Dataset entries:
▬▬▬

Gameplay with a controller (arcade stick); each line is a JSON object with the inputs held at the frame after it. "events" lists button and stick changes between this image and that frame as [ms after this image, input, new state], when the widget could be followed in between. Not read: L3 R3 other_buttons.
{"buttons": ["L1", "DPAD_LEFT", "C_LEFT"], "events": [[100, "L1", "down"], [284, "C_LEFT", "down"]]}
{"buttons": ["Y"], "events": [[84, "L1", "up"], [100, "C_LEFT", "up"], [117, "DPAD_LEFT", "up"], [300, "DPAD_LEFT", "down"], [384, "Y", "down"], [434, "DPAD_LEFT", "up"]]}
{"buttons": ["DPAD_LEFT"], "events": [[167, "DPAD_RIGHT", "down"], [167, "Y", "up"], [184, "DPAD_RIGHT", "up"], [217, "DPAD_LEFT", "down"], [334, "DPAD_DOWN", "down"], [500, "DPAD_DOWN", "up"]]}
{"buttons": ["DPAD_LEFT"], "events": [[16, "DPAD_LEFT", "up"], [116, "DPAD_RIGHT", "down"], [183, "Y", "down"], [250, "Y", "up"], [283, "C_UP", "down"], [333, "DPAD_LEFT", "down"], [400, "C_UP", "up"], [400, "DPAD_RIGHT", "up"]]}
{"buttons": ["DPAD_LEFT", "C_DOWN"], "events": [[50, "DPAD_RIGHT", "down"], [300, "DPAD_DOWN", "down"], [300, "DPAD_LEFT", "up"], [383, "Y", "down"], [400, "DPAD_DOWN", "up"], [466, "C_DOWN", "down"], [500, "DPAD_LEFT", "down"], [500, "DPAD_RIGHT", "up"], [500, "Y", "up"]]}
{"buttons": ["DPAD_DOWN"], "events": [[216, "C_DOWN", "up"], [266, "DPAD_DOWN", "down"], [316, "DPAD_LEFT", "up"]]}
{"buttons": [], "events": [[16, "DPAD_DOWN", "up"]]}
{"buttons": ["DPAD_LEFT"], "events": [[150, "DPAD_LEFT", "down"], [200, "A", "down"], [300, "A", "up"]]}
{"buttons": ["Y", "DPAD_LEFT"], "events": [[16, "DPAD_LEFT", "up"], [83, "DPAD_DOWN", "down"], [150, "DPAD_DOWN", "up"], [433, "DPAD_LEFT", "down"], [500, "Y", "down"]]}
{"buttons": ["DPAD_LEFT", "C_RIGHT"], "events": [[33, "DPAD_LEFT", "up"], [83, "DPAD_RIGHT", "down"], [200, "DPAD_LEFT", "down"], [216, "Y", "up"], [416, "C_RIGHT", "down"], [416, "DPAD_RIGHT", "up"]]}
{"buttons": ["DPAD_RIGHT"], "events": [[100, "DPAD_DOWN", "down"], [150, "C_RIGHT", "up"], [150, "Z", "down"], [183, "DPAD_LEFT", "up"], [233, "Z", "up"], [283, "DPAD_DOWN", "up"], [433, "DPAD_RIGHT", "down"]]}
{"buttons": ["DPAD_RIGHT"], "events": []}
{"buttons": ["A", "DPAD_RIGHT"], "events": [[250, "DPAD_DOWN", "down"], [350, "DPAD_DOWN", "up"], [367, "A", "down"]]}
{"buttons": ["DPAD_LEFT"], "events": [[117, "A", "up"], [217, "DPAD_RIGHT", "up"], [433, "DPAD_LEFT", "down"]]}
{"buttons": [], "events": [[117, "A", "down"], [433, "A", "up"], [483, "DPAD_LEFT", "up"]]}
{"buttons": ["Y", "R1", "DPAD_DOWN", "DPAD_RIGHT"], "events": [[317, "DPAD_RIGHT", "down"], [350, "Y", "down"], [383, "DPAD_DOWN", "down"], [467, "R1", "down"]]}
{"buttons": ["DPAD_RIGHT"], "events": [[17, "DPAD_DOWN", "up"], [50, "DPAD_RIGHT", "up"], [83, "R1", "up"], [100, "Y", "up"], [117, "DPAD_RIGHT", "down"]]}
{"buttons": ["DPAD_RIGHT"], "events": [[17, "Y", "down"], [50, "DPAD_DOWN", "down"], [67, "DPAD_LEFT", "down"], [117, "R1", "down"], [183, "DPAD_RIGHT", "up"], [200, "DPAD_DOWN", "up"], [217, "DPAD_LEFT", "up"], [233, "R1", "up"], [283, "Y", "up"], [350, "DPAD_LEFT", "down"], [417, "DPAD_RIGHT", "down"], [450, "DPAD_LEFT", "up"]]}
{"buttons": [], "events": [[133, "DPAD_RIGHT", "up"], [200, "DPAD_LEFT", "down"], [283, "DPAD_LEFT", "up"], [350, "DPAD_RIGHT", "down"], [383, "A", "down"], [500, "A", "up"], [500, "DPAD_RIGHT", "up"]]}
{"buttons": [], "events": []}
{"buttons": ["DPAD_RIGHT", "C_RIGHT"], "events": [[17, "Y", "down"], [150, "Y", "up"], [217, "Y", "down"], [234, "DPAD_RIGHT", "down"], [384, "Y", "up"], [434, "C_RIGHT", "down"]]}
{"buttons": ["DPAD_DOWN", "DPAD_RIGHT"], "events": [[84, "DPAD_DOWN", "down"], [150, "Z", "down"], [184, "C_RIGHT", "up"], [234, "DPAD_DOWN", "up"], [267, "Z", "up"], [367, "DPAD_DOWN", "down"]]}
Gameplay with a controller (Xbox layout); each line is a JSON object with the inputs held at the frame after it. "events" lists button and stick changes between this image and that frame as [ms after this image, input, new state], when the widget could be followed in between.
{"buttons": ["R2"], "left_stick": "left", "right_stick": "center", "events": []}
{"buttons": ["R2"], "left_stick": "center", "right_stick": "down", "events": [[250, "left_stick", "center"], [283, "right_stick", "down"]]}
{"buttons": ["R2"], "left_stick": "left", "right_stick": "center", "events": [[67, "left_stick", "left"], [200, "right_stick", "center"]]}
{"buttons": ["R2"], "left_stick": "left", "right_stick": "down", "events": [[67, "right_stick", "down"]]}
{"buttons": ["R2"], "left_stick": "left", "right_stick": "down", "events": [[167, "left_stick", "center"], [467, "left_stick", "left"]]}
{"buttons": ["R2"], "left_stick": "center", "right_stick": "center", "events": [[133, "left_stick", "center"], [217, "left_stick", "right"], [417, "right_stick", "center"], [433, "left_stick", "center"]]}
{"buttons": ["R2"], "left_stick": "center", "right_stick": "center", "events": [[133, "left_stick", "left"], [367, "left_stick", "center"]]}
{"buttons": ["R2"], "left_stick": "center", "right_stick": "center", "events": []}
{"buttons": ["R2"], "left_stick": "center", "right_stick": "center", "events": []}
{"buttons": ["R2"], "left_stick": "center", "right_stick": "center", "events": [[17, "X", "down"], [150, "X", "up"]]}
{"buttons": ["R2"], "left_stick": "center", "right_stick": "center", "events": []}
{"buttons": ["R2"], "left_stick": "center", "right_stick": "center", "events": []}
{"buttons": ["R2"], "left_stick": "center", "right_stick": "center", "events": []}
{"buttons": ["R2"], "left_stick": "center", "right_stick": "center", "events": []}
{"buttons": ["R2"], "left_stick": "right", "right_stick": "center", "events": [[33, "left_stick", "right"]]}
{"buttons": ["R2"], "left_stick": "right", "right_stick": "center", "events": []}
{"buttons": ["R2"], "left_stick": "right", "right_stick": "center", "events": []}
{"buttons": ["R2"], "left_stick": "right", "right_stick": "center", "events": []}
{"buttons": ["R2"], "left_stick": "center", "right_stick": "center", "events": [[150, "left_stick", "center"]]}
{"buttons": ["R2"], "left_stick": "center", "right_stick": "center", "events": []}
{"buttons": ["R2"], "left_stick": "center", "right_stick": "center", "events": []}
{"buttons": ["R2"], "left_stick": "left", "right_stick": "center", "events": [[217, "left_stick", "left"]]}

▬▬▬

* _What you are asked to do_:
Copy each line of the data that contains the word "followed".

* _Task solution_:
Gameplay with a controller (arcade stick); each line is a JSON object with the inputs held at the frame after it. "events" lists button and stick changes between this image and that frame as [ms after this image, input, new state], when the widget could be followed in between. Not read: L3 R3 other_buttons.
Gameplay with a controller (Xbox layout); each line is a JSON object with the inputs held at the frame after it. "events" lists button and stick changes between this image and that frame as [ms after this image, input, new state], when the widget could be followed in between.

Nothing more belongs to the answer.